Sound of the Heart
Jens Christian Grøndahl's new novel Hjertelyd (Sound of the Heart) takes up threads from his earlier novels but also points in new directions.
By : Lone Ravn
Sound of the Heart is the story of a man and his life as it took shape. It is the story of his close friendship with the similar-aged Adrian, of the women, both those he chose to leave and those who wouldn’t have him, of his career and of the child of whose existence he at first only had a peripheral knowledge, but who was later to become the point around which his everyday life revolved.
The narrator, in his late thirties, lives with his son Theo, and runs a small art shop. Centred on the friendship between the narrator and Adrian lasting from their years at school until the death of Adrian at the age of 39, the story is told in the first person and is shaped as a series of memoirs. And it is written in the kind of language in which Grøndahl is at his best - succinct and taut, but at the same time precise and full of images.

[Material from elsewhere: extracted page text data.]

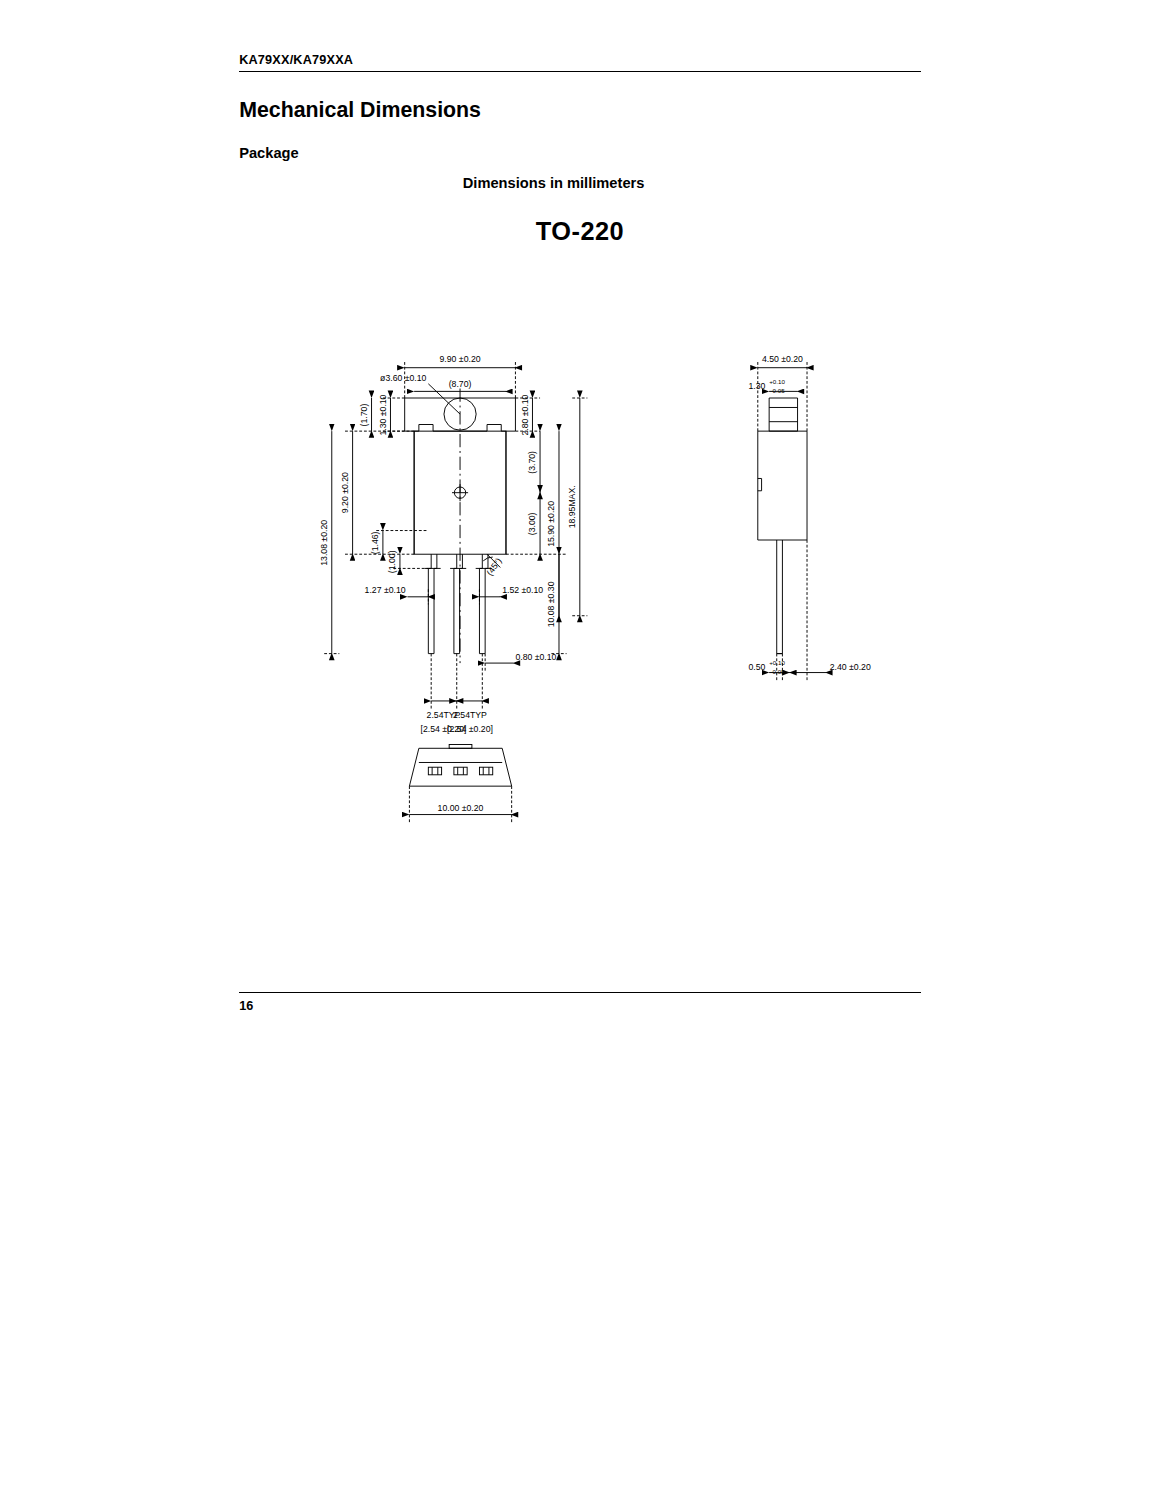KA79XX/KA79XXA
Mechanical Dimensions
Package
Dimensions in millimeters
TO-220
9.90 ±0.20 (8.70) ø3.60 ±0.10 1.30 ±0.10 (1.70) 2.80 ±0.10 18.95MAX. 15.90 ±0.20 (3.70) (3.00) 10.08 ±0.30 9.20 ±0.20 13.08 ±0.20 (1.46) (1.00) 1.27 ±0.10 1.52 ±0.10 0.80 ±0.10 (45°) 2.54TYP [2.54 ±0.20] 2.54TYP [2.54 ±0.20] 10.00 ±0.20 4.50 ±0.20 1.30 +0.10 –0.05 0.50 +0.10 –0.05 2.40 ±0.20
16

The narrator’s memoirs are not presented chronologically, like beads on a string, with one even logically following on after another so as to draw in the outline of a life and the events fashioning it and making it what it was. Certainly that is the knowledge with which the reader is equipped on finishing the book, but this is equally due to the reader’s own work in gathering together the information provided so as to form a narrative.
Sound of the Heart consists of narrated memoirs in which it is the actual story or presentation that creates meaning, not the narrator’s interpretation of the events related. The novel moves between past and present, and the two periods act individually in such a way as to provide each other’s background, which illuminates elements in the memoirs that have been of significance for the friendship between the narrator and Adrian. It is thus clear that the memoirs are closely associated with oblivion, and so it becomes the perspective, the friendship, that is crucial to what is put before the reader. There is a relationship between the narrator and Adrian’s sister, Ariane, and the description of how this originates succinctly epitomises the poetical theory on which the novel is based:
“She laid back her head so her long hair brushed the spot where the spinal column bends down towards the loin, like the curve on a seahorse. The shadows almost stretched as far as the fringe of the wood. She turned around and came back towards me, and here there is just a blank patch, the image is shattered, and I don’t know how we can reach the next. I wish I could remember it, but what is it one says? It simply happened” (Sound of the Heart, p.7-71).
Things simply happen. They happen irrespective of their significance in a larger context, and in the same way the memoirs are placed before us without having been given a significance beforehand. It is not the actual motif, but the task of building up a picture that is the essential feature.
Sound of the Heart is the story of a man and the life that took shape without, in each individual situation, his always being aware that this event now confronting him would be of significance, while at other times he thought he was facing important events hat were later to turn out to be of no significance. It is not, as in like Silence in October, a man trying to find a meaning in everything that happened - but rather a man who merely tells his story without reflecting on it. But the man whom Grøndahl allows to tell his story is no relaxed, non-committal, passive being, but a man who is himself trying to shape his life at the same time as things happen which he cannot himself control or see the outcome of, and who accepts life’s own way of fashioning itself. Sound of the Heart is borne by a lightness of touch that relieves the tension; it is not like Kundera’s work a lament at life’s lack of substance, but an acceptance of the arbitrary tension between lightness and substance.